Please reproduce every line of the material from the one containing "Given the image: Segment" through the last line, inclusive, with nothing changed.

TASK DATA:
▶

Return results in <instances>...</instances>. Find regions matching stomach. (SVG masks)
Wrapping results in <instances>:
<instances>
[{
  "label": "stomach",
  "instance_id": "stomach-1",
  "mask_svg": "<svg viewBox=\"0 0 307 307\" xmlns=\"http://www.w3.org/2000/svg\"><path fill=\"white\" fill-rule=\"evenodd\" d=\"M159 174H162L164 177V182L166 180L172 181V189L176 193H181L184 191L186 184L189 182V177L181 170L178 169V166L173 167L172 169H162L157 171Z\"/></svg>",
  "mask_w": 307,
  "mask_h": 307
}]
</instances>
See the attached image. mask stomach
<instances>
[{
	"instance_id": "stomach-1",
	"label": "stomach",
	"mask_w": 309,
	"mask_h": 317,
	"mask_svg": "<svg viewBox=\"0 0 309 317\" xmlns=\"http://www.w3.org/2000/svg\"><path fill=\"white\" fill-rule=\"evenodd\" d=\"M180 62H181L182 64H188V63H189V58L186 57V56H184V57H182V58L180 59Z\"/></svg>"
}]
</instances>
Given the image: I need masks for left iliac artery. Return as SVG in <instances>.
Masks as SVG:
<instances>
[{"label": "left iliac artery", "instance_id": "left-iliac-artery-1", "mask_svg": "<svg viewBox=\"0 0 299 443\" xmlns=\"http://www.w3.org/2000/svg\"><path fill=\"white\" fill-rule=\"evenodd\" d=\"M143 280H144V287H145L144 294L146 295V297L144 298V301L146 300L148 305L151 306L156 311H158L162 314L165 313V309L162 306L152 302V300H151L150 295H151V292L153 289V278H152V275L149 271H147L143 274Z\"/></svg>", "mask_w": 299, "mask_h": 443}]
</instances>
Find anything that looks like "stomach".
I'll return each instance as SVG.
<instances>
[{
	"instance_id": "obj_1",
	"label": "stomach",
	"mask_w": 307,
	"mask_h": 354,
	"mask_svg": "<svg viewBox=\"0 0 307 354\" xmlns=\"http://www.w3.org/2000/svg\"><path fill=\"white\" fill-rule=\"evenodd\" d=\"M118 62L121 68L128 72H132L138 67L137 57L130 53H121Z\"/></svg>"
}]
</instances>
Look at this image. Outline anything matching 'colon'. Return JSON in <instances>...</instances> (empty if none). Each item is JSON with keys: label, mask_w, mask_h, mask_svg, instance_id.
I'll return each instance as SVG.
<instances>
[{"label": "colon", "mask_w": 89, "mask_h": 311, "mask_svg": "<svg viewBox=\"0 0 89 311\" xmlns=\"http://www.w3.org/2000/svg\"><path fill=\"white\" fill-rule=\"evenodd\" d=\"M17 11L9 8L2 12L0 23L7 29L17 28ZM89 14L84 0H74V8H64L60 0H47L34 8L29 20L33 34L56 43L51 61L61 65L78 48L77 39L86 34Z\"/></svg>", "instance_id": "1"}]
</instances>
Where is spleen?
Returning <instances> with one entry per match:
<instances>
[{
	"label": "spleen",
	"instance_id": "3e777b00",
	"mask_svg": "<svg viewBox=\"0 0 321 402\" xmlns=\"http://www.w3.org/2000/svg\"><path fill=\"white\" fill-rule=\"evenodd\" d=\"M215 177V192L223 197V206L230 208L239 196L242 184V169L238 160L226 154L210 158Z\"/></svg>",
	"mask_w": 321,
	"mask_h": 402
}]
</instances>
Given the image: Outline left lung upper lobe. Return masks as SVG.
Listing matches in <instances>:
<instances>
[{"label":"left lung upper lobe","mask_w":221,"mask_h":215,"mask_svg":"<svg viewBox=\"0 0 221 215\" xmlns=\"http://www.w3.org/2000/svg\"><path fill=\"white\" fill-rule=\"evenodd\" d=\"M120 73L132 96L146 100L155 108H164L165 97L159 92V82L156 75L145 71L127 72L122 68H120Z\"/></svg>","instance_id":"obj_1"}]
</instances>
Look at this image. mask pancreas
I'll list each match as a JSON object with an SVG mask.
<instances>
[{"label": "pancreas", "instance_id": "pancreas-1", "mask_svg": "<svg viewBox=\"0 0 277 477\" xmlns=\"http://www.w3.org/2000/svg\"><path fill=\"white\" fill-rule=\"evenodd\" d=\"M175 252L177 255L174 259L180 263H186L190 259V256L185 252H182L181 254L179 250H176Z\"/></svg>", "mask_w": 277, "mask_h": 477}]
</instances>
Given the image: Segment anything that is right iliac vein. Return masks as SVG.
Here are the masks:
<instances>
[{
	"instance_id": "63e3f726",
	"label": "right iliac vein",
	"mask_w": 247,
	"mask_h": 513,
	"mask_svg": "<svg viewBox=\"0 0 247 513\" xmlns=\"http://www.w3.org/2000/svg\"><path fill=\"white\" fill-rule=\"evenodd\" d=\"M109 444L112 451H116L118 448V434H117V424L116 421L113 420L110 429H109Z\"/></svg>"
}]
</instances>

◀

PROBLEM SOLUTION:
Given the image: Segment anything that is right iliac vein. Return masks as SVG.
Here are the masks:
<instances>
[{
	"instance_id": "63e3f726",
	"label": "right iliac vein",
	"mask_w": 247,
	"mask_h": 513,
	"mask_svg": "<svg viewBox=\"0 0 247 513\" xmlns=\"http://www.w3.org/2000/svg\"><path fill=\"white\" fill-rule=\"evenodd\" d=\"M109 444L112 451H116L118 448V434H117V424L116 421L113 420L110 429H109Z\"/></svg>"
}]
</instances>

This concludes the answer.